L’allocution se voulait solennelle et devait mettre un terme à la polémique sur les prescriptions incontrôlées d’hydroxychloroquine par l’IHU Méditerranée, associé ou non à l’azithromycine, dans le traitement du Covid-19. Ce 23 mars à 19 heures, le ministre des solidarités et de la santé Olivier Véran, s’appuyant sur un avis du Haut conseil de santé publique (HCSP), a recommandé de ne pas utiliser d’hydroxychloroquine, associé ou non à l’azithromycine, hormis dans les formes graves hospitalières.
 

Et le ministre d’ajouter : « Je prendrai dans les heures qui viennent un arrêté encadrant l’utilisation hors AMM de l’hydroxychloroquine. Il ne sera disponible que pour les équipes hospitalières pour des malades hospitalisés avec des formes sévères », excluant du coup les prescriptions préconisées par le professeur Raoult. En effet, dans un communiqué, le professeur Raoult avait annoncé vouloir dépister en masse et prescrire l'hydroxychloroquine associé ou non à l'azythromicine, dans le traitement du Covid-19. Cette décision avait provoqué la consternation chez nombre de médecins, dont le professeur Karine Lacombe, infectiologue : 

Dans une vidéo mise en ligne sur Youtube le 24 mars, le professeur Raoult répond au ministre de la Santé, de manière détournée, sans faire allusion aux décisions prises la veille par le ministre de la Santé. Il en profite pour clasher le comité scientifique sur le Covid-19 attaché au ministre de la Santé, « qui ne remplit pas les fonctions d’un conseil stratégique » et dit rester en contact direct avec le « ministère de la santé et le président ».

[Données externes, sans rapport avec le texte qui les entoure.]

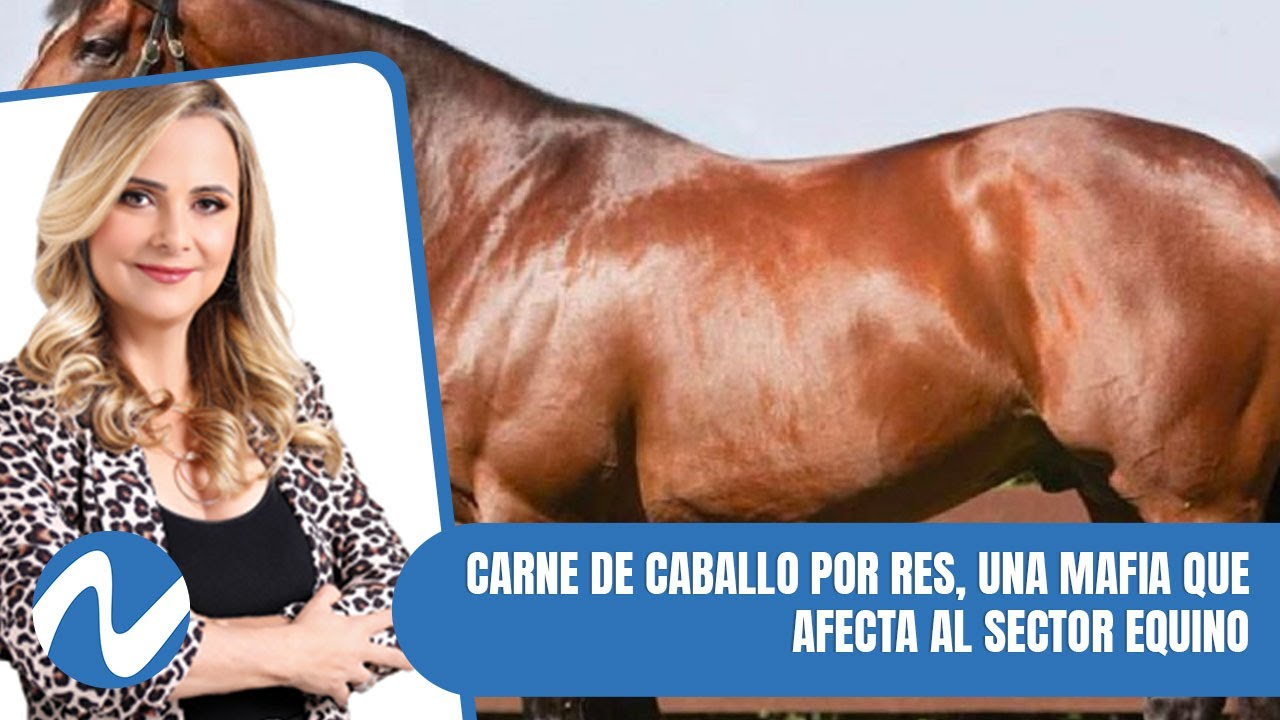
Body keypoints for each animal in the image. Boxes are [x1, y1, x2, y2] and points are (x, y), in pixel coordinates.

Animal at [22, 3, 1280, 720]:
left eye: (100, 41)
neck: (498, 213)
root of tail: (1252, 188)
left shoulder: (530, 515)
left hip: (1192, 504)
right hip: (1117, 500)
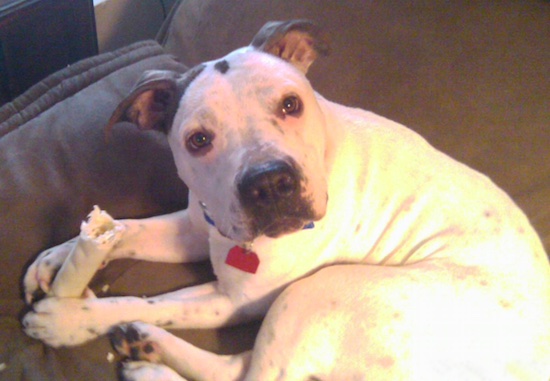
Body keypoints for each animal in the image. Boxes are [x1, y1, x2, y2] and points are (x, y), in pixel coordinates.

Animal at [22, 20, 550, 380]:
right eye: (198, 140)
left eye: (290, 104)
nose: (270, 183)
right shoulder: (197, 225)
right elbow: (130, 229)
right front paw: (60, 259)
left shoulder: (234, 301)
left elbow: (149, 301)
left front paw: (70, 318)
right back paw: (146, 350)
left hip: (312, 296)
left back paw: (148, 362)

Sur les nouvelles recommandations de prescription annoncées la veille, Didier Raoult ne mâche pas ses mots : « Quand les malades rentrent en réanimation en réalité ils n’ont pratiquement plus le virus. C’est alors trop tard pour traiter les gens par des antiviraux, il faut les traiter quand ils ont encore des formes modérés ou qui commencent à s’aggraver. »
Mais il ne conseille pas pour autant de tester et soigner toutes les personnes fiévreuses, loin de là : « Moi je plaide pour que l’on traite les personnes avant, il y a des choses qui peuvent faire suspecter quand on est malades, quand on ne sent plus les odeurs, une anosmie, ou quand on ne sent plus le goût du sel que l’on appelle une anosie, nous et bien, c’est souvent associé à cette nouvelle maladie et ce sont ces gens qu’il faudra tester en priorité. »

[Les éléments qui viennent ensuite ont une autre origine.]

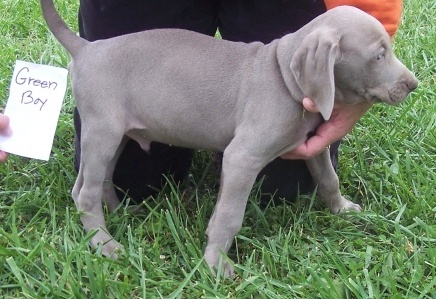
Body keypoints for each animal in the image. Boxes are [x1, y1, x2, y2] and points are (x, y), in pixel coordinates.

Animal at [40, 0, 416, 276]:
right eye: (378, 55)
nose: (413, 84)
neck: (283, 76)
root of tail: (86, 48)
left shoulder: (314, 143)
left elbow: (328, 177)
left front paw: (343, 210)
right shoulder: (242, 158)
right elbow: (229, 215)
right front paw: (216, 264)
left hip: (114, 134)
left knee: (95, 181)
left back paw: (119, 214)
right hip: (102, 130)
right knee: (84, 193)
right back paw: (104, 244)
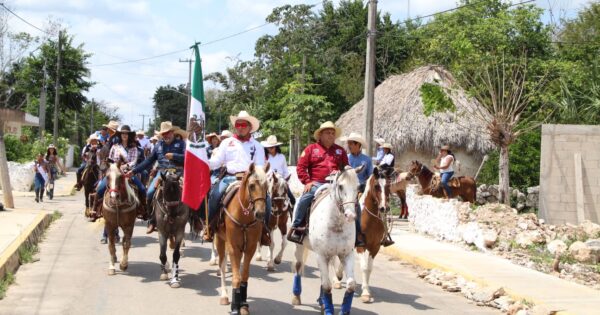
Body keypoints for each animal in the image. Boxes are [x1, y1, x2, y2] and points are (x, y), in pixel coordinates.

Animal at [212, 163, 266, 315]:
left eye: (267, 185)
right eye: (252, 186)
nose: (260, 213)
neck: (244, 217)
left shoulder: (250, 248)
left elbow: (244, 276)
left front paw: (243, 305)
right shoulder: (233, 247)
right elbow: (236, 277)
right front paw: (235, 307)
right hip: (220, 240)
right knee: (222, 265)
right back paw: (224, 295)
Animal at [290, 167, 360, 314]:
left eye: (358, 187)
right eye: (340, 186)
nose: (350, 215)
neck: (336, 224)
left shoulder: (346, 254)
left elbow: (351, 285)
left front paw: (343, 310)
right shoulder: (321, 255)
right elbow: (327, 286)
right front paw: (328, 310)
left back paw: (321, 301)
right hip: (300, 247)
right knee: (298, 266)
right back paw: (296, 296)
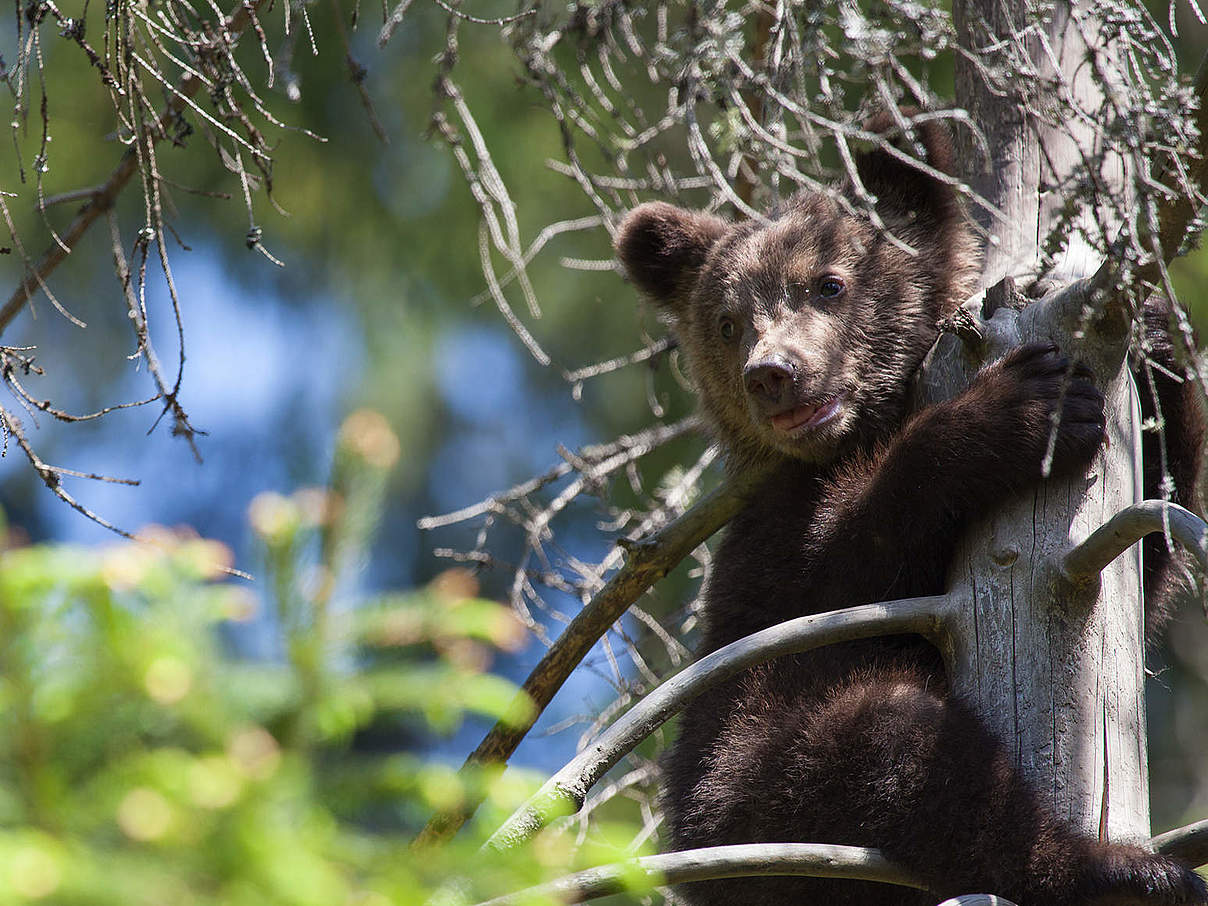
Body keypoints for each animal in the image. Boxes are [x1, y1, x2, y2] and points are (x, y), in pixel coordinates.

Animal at [618, 120, 1203, 906]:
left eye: (828, 284)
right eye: (728, 321)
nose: (773, 373)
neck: (861, 430)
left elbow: (1150, 560)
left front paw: (1155, 337)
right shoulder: (769, 539)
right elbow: (836, 570)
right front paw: (1021, 409)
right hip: (745, 785)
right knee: (899, 747)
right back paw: (1112, 868)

Le professeur Raoult en profite également pour commenter les données statistiques délivrées quotidiennement par Santé publique France, en les comparant aux propres données de son IHU. Pour constater que la mortalité… est deux fois moindre cette année que l’an dernier : « Nous surveillons la mortalité réelle dans notre IHU sur trois ans. Alors que nous avons un pic d’habitude sur janvier février ici on ne l’a pas, il y a plutôt moins de morts que d’habitude, et quand on regarde de quoi ils sont morts, on voit qu’il y avait deux personnes avec un coronavirus chinois qui sont morts, deux avec un coronavirus NL63. On a eu autant de morts avec les autres coronavirus qu’avec celui là, il y a eu deux morts de grippe et un mort avec un metapneumovirus.  Si on regarde les quatre derniers mois de cette année par rapport aux quatre derniers mois de l’année dernière, au sujet des infections respiratoires d’origine virale, pour l’instant il y en a moins cette année, deux fois moins, que ce qu’il y avait l’an dernier. » Et d’ajouter : « On verra bien ce qui va se passer mais pour le moment la mortalité par infection vitale respiratoire n’est pas significativement plus élevée. »
Le professeur Raoult annonce également devoir s’occuper chaque jour de 600 malades à tester. Mais ne dit pas s’il compte en rester là, et se conformer aux nouvelles modalités de prescription dictées par le ministre de la Santé. L’arrêté d’Olivier Véran sur les modalités de prescription d’hydroxychloroquine n’a pas pour l’heure été publié.